## Exercise prompt
Every record should be copied exactly, and the images omitted.

## Provided material
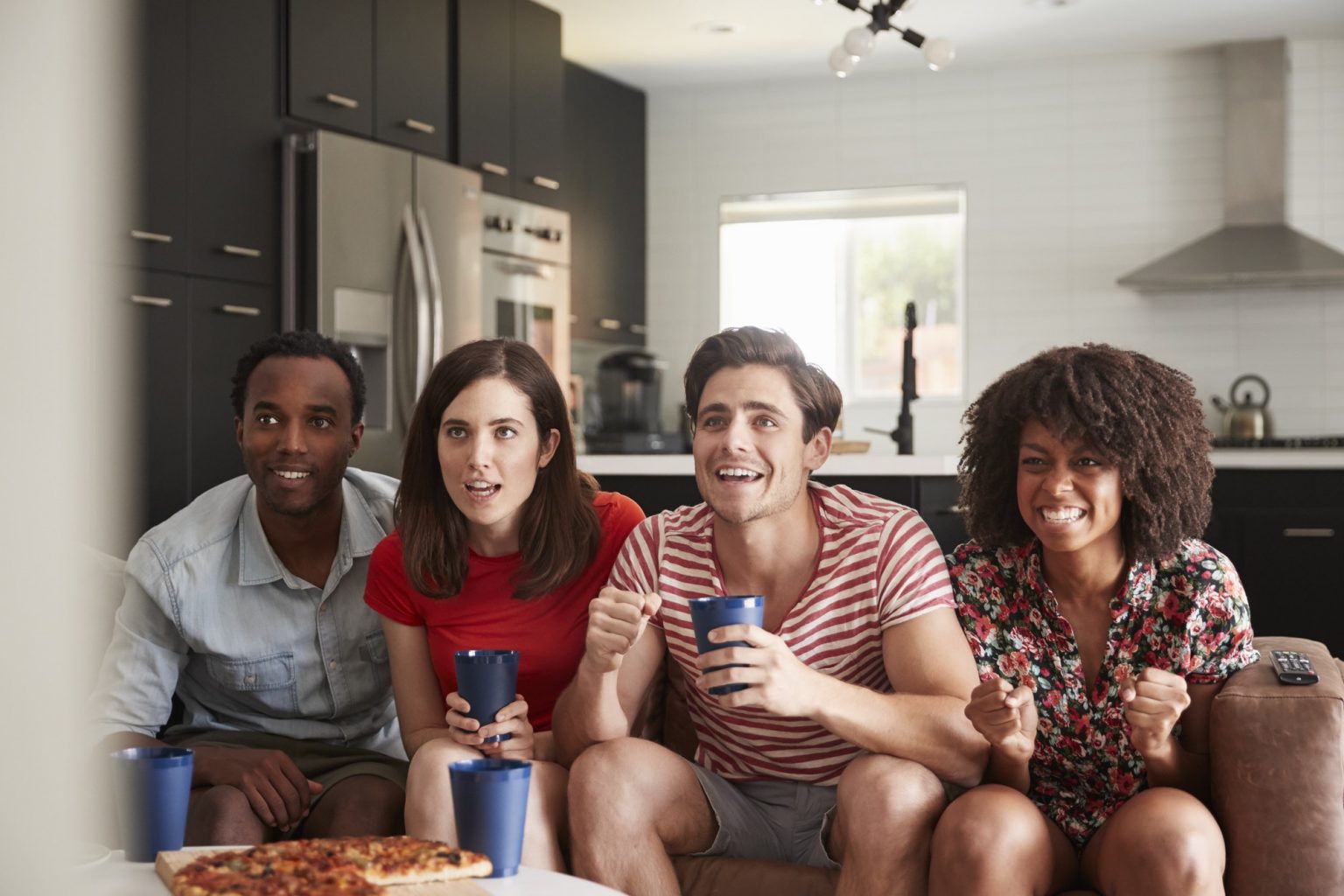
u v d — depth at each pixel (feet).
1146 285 17.92
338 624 6.30
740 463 5.21
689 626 5.55
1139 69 18.58
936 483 11.28
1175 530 5.12
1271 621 15.35
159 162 11.03
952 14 16.76
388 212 13.09
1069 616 5.42
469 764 3.96
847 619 5.34
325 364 6.19
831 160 19.95
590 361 20.53
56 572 1.22
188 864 3.49
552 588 5.72
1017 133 19.11
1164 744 4.78
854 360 20.39
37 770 1.25
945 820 4.67
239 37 11.85
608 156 19.57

## Solution to this task
u v d — depth at each pixel (feet).
1146 285 17.92
338 624 6.30
740 463 5.21
689 626 5.55
1139 69 18.58
936 483 11.28
1175 530 5.12
1271 621 15.35
159 162 11.03
952 14 16.76
388 212 13.09
1069 616 5.42
469 764 3.96
847 619 5.34
325 364 6.19
831 160 19.95
590 361 20.53
56 572 1.22
188 864 3.49
552 588 5.72
1017 133 19.11
1164 744 4.78
854 360 20.39
37 770 1.25
945 820 4.67
239 37 11.85
608 156 19.57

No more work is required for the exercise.